Metadata-hiding Dark Mail protocol soon to be reality

At the Hackers on Planet Earth X (HOPE X) conference held this weekend in New York, NSA whistleblower Edward Snowden called for hackers, coders and developers to “help build a better future by encoding our rights into the programs and protocols upon which we rely everyday.”

He was talking about encryption, but also about “padded protocols” that would prevent intelligence agencies from discovering who was talking to who by analyzing Internet traffic, and mixed routing.

“We need non-attributable communications for unattributed internet access that is easy, transparent and reliable,” he pointed out.

This is not the first time that Snowden asked coders to contribute.

One of the individuals who heard it and started doing something about it is Ladar Levison, the Texas-based owner of Lavabit, the encrypted email service once used by Snowden and 410,000 others. Lavabit has been shut down by Levison himself so that he would not “become complicit in crimes against the American people” by allowing the federal government access to his customers’ emails and stored documents.

In the wake of the shutdown, Levison and encrypted communications firm Silent Circle have created the Dark Mail Alliance, a non-profit organization whose goal is to develop a private end-to-end encrypted alternative to email as we know it.
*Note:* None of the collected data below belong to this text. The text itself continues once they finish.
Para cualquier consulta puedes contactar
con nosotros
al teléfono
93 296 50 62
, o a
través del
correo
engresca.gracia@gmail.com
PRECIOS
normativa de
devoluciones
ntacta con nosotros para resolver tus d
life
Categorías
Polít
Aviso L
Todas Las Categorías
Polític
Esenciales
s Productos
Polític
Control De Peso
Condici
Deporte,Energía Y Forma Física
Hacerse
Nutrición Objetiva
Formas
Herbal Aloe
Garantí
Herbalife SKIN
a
They have started working on Dark Mail, an open source transport protocol that would encrypt email metadata – subject line, email address of the sender and the recipient – so that intelligence agencies can’t associate the two participants of the email exchange, and Levison launched a successful Kickstarter campaign to finance its development.
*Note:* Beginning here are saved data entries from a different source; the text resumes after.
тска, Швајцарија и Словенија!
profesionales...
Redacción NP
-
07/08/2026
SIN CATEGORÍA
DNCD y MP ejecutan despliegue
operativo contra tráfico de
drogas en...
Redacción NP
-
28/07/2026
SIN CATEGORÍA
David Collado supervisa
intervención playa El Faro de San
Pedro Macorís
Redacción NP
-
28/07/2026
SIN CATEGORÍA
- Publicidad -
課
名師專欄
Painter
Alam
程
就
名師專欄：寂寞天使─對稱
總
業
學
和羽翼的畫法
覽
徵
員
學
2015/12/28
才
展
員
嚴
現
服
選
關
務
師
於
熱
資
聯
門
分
A version of the server software that supports the Dark Mail protocol has already been shipped to the most generous backers, and the binaries and code will reach the general public next month.

In the meantime, Levison has also presented the project at HOPE this weekend, and has shared more details about it.

The team that works on it is not big: Levison works on the protocol and the standard, and has hired talented software developer Stephen Watt to lead code development. A third paid member works alongside Watt, and there are also volunteers who contribute.

Watt is an unusual choice for this task if you consider his past: he has been sentenced to two years in prison for writing a piece of software for Albert GonzalesAlbert Gonzales, the infamous TJX hacker. But, according to Kim Zetter, Levison analyzed his legal case, and concluded that Watt did not commit a crime – he simply created software for an old-time friend, and wasn’t involved in the cyber heist.

The Dark Mail project is working on several things: the eponymous protocol, which they hope will in time replace other ones that don’t hide metadata; server software (Magma Classic and Magma Dark); and an email client (Volcano).

Dark Mail functions a bit like Tor. The sender’s email server (domain) knows just the recipient’s domain. Once the email arrives on it, the server decrypts the “to:” field and routs the email to the recipient’s email account.

The recipient’s server knows only the domain from which the email arrived, and the sender’s only the domain to which it is sent. If the authorities are passively monitoring internet traffic, they can know only the domains involved, but not the accounts.

Naturally, this can’t thwart the authorities efforts if the have access to these domains – usually by obtaining a subpoena – but not all domains keep the data in question.

The project is still ongoing, and the Dark Mail protocol is still being worked on to solve things like hiding the recipient from the sender (and vice versa) if both use the same domain, but Levison hopes that by putting “the base that is Dark Mail in place, people will be able to build more secure alternatives on top of it.”

He also shared that he had the idea for and has visualized Dark Mail’s concept five years ago, but that, at the time, he didn’t think it was needed or that users will clamor for it. Now, of course, the need is there and potential users are willing to pay for a solution.